General Electric (GE) $0.20 gain, was tenth in big board volume.

Altria Group (MO), parent of Philip Morris, up $1.11. Goldman Sachs upgraded it from "neutral" to a "buy," traded as high as $82.76 today.

And then came the airlines led by U.S. Airways Group (LCC) up $8.53, a positive reaction to its proposal to acquire or merge with Delta. Delta on the pink sheet was up a nickel at $1.52 a share.

Let's have a look at some of the other major airlines. AirTran Holdings (AAI) also got an upgrade from Bear Stearns, rising $1.76.

AMR (AMR) up $1.65.

Continental (CAL) a nice gain.

As was the case with UAL (UAUA), a very strong group today.

RailAmerica (RRA) up $3.44. Fortress Investment Group is going to acquire the short line railroad holding company for $16.35 a share in cash.

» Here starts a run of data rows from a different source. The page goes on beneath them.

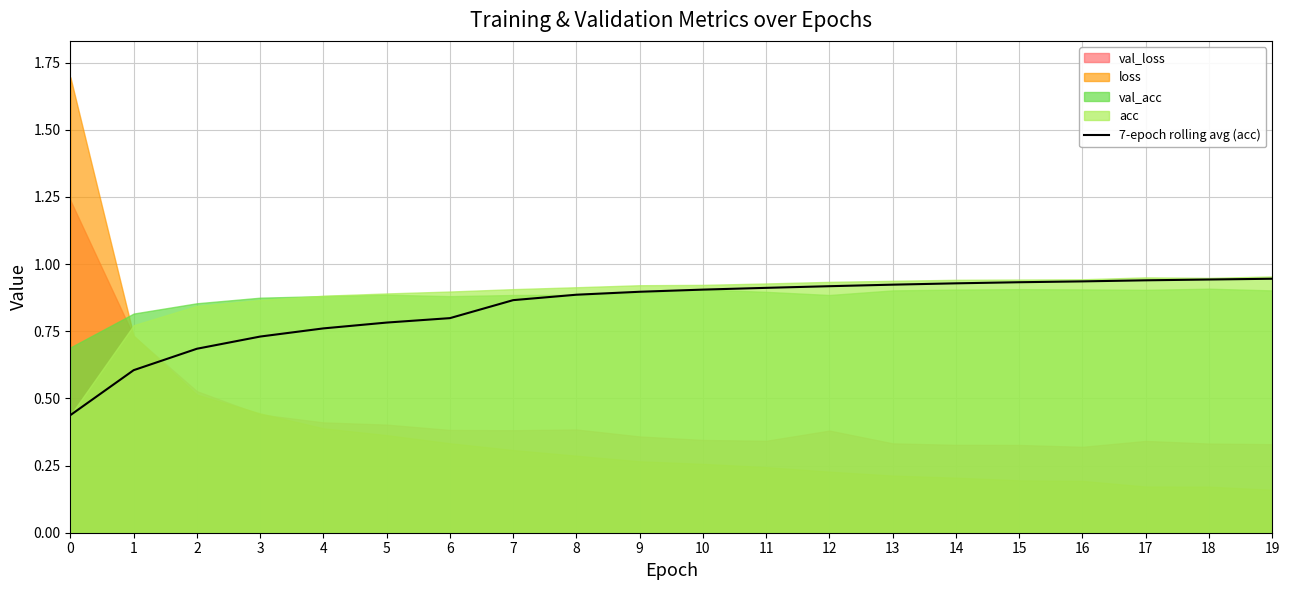

How many lines are shown in the chart?

1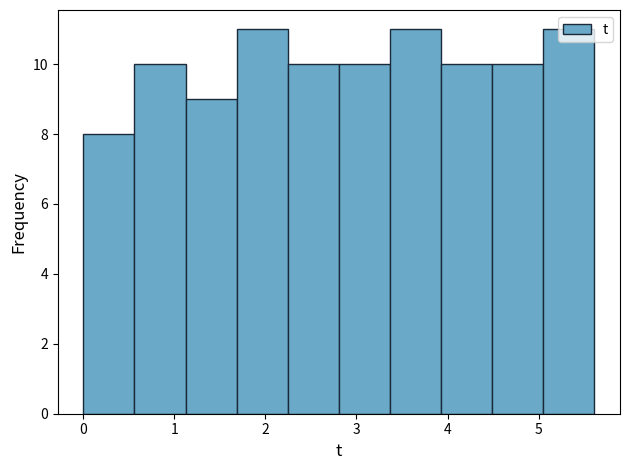

How tall is the bar that spans 3.9 to 4.5 on the x-axis? Neither the bar edges nor the heights are printed on the chart, so give them approximately, as read against the axes.

10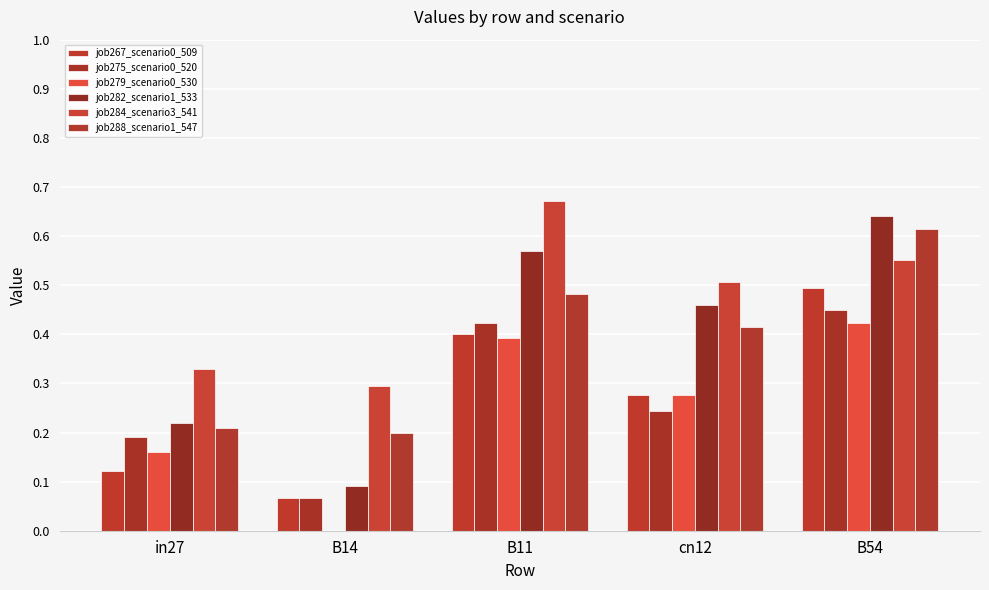

True or false: job267_scenario0_509 has a value of 0.2 at in27.

False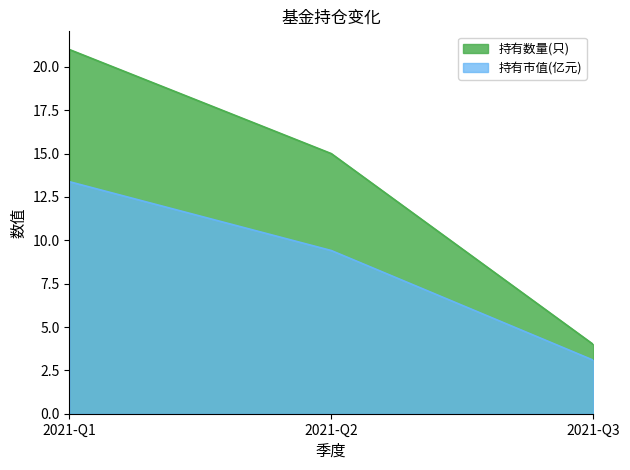

What is the highest value of the 持有市值(亿元) series?

13.4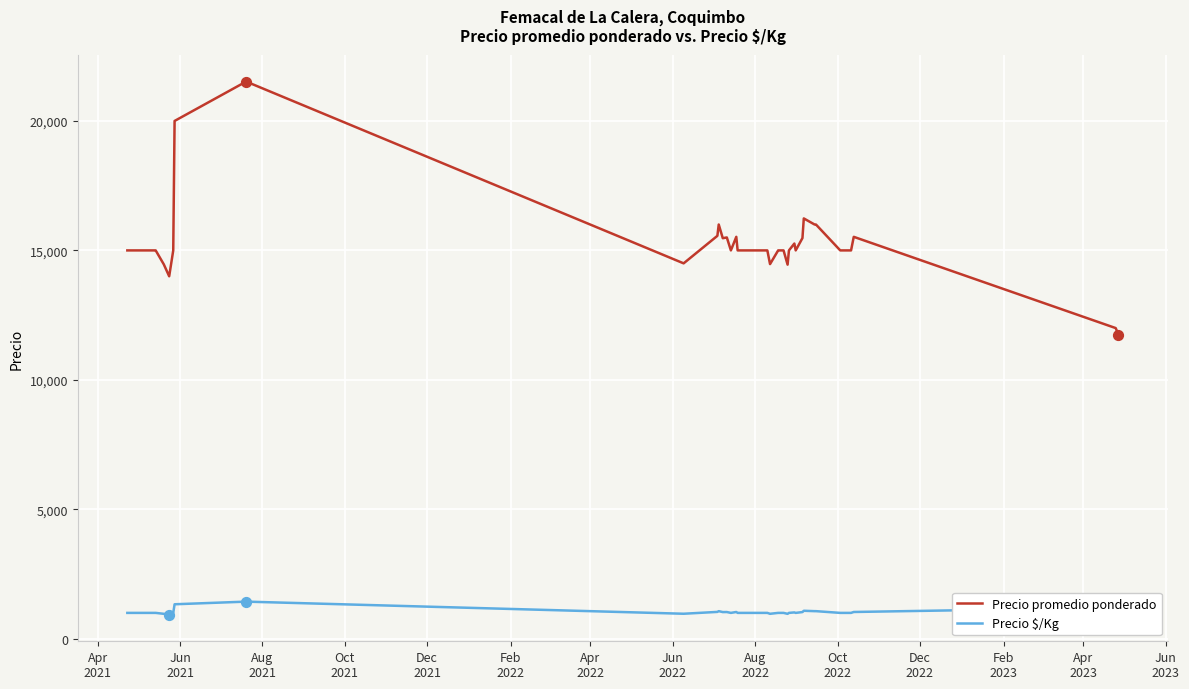

Which series has the widest spread of values?

Precio promedio ponderado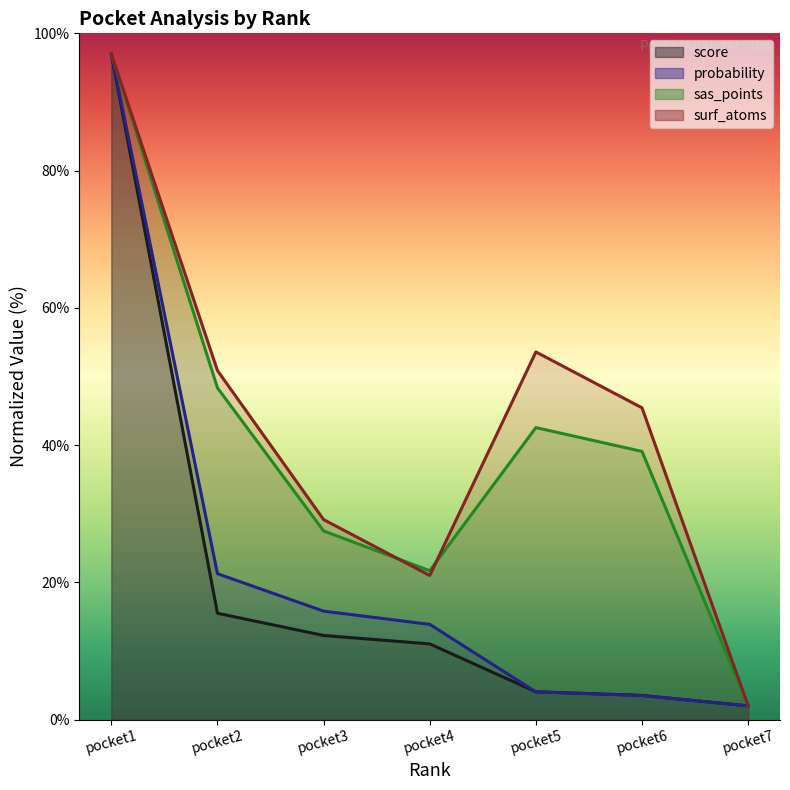

What is the sum of the surf_atoms values at pocket7 and pocket4?

23.0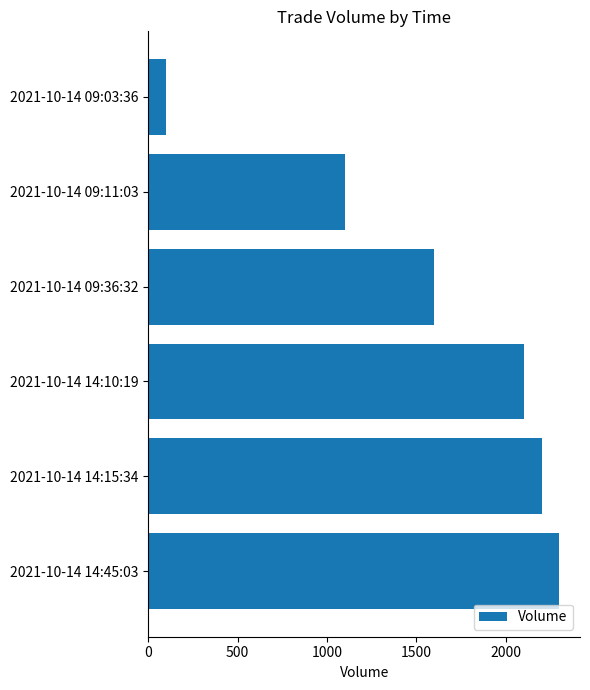

Where is the data nearest to the value 1200?

2021-10-14 09:11:03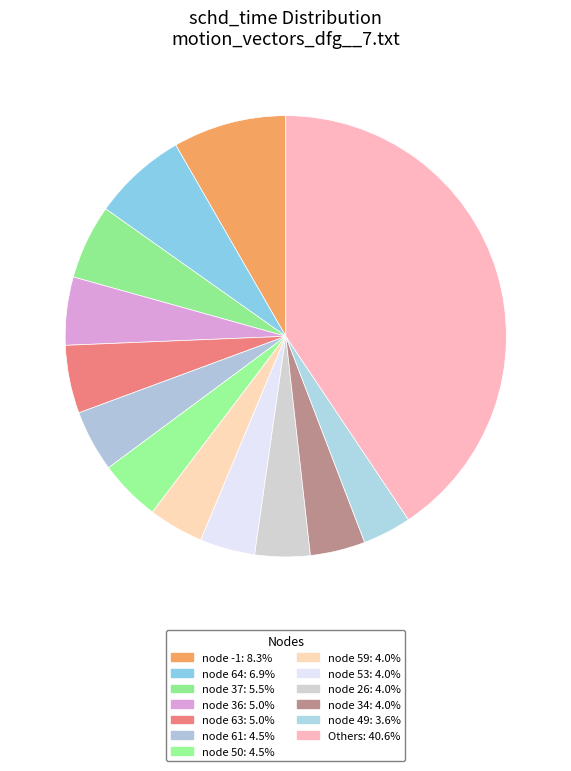

How many slices are in this pie chart?

13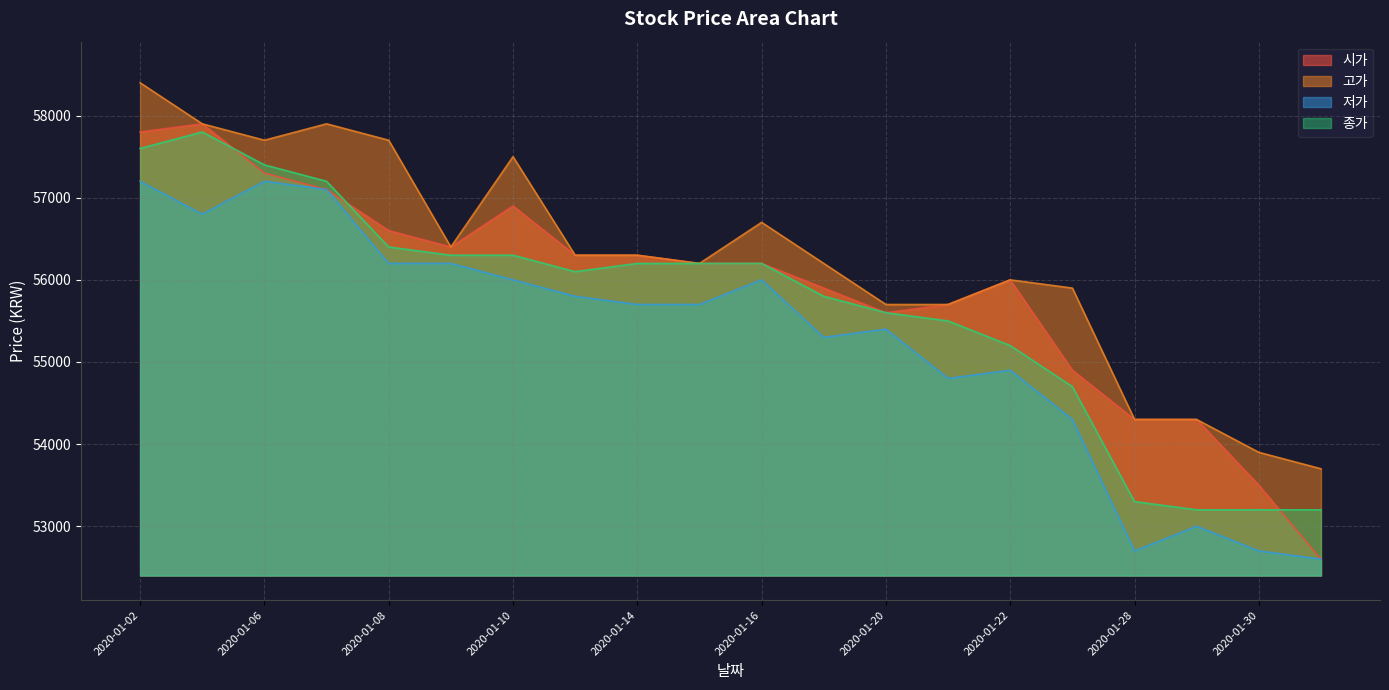

At which category is the sum across all series the highest?

2020-01-02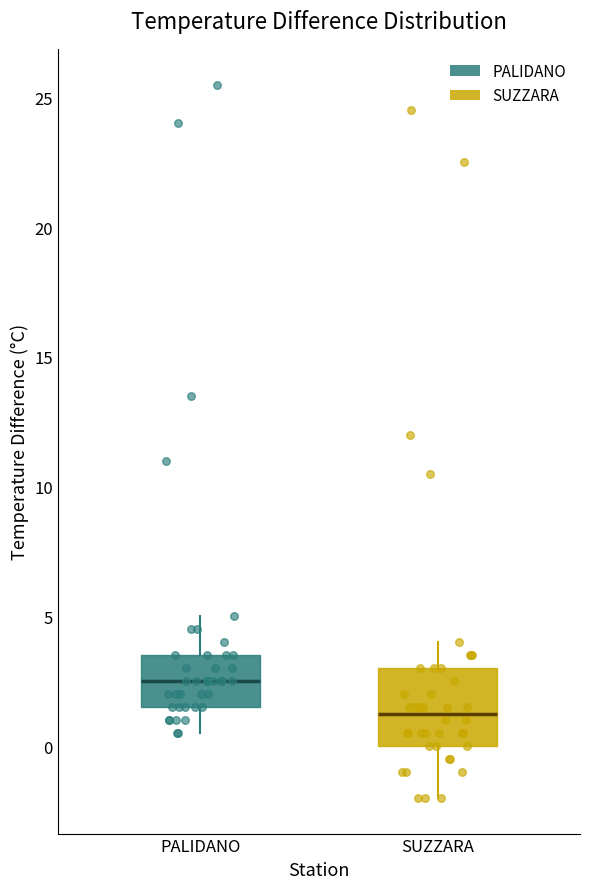

Reading left to right, read every box against the y-axis: the position of its median line, the range the box covers, and the ends of its whiskers. The values are not printed on the chart, so give them approximately, as read against the axis.

PALIDANO: median 2.5, box 1.5 to 3.5, whiskers 0.5 to 5.0
SUZZARA: median 1.5, box 0.0 to 3.0, whiskers -2.0 to 4.0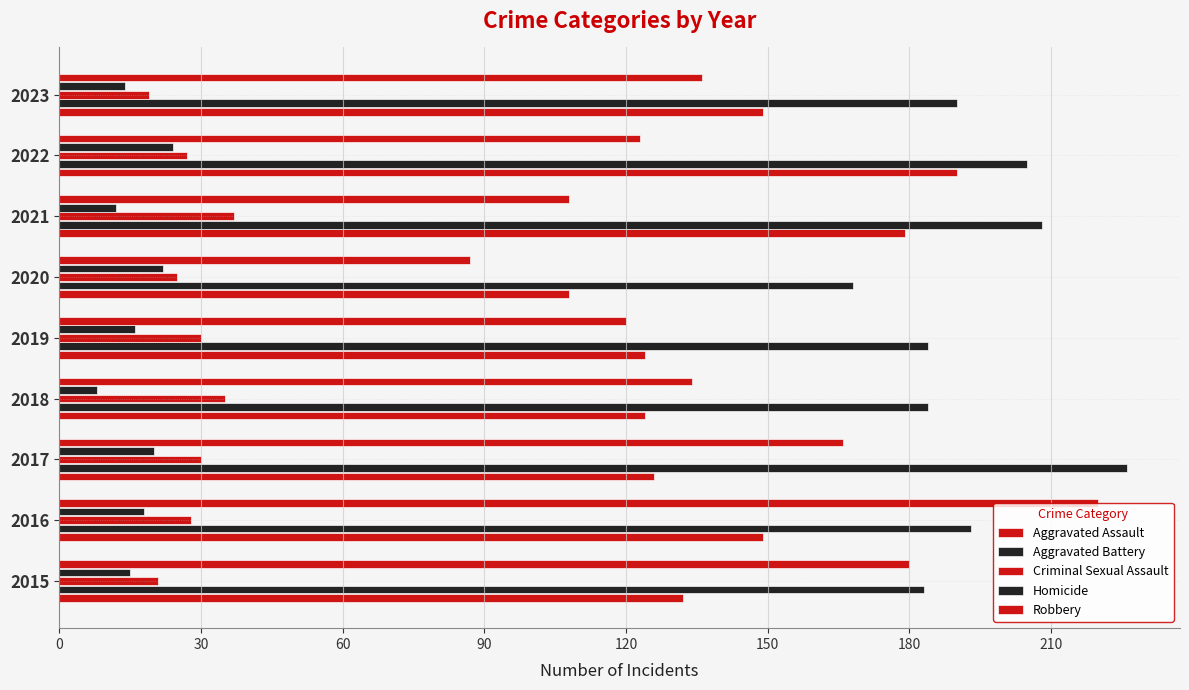

How many values in the Robbery series are below 134?

4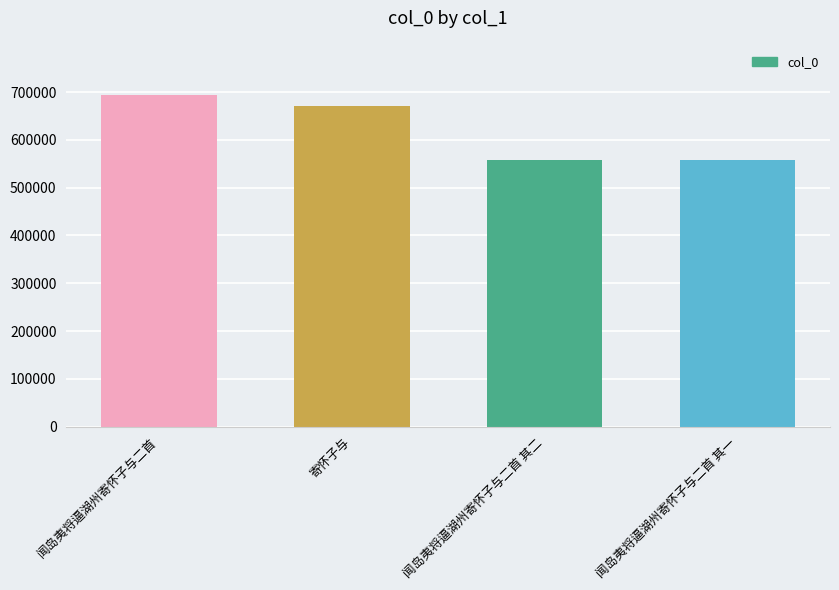

True or false: the data shows 556950 at 闻岛夷将逼湖州寄怀子与二首 其一.

True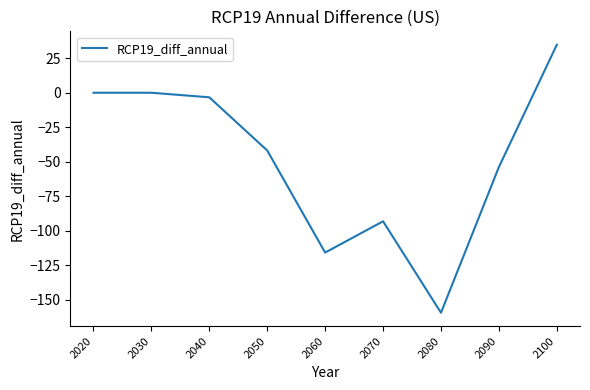

True or false: the data has more than 0 interior local peaks.

True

Arvinmeritor (ARM) up $1.48. The company makes vehicle parts and fourth quarter operating earnings were lower, $0.40 versus last year's $0.44, but that was in line with Street estimates and the Keybanc brokerage upgraded the stock from "under weight" to a "hold."

Abercrombie & Fitch (ANF) tumbling $4.60, even though third quarter earnings rose to $1.11 from $0.79 last year, but the company predicting a flat fourth quarter, both in earnings and sales.

Esco Technologies (ESE), which makes things like filters and valves, fourth quarter earnings, $0.40. That's a penny better than last year, but $0.04 above the Street estimate. Revenues up a respectable 11 percent.

Google (GOOG) the most active NASDAQ, up $2.63.

Intel (INTC) $0.44 gain.

Apple Computer (AAPL) fell $0.95.

Microsoft (MSFT) $0.11 drop.

Cisco Systems (CSCO) $0.04 loss there, fifth in dollar volume.

Comverse Technology (CMVT) fell $2.95. The company found more accounting regularities in its internal review.

Broadcom (BRCM) $0.41 gain.

$0.16 rise in Dell (DELL).

Qualcomm (QCOM) up $0.14.

Research in Motion (RIMM), tenth in volume, lost $0.72. Amazon.com rising $1.09. Soleil Security began covering the stock with a "buy" in the belief it holds an edge over eBay on the Internet.

And then Vanda Pharmaceuticals (VNDA) up $5.14. Late stage trials of its insomnia treatment proved effective.

And then Embrex (EMBX) up $4.72. Pfizer will acquire this firm for $17 a share in cash.

And finally Daktronics (DAKT) surged nearly $7 on sharply higher second quarter profits, $0.22 a share, up from $0.11 a year ago. This company makes electronic scoreboards and billboards.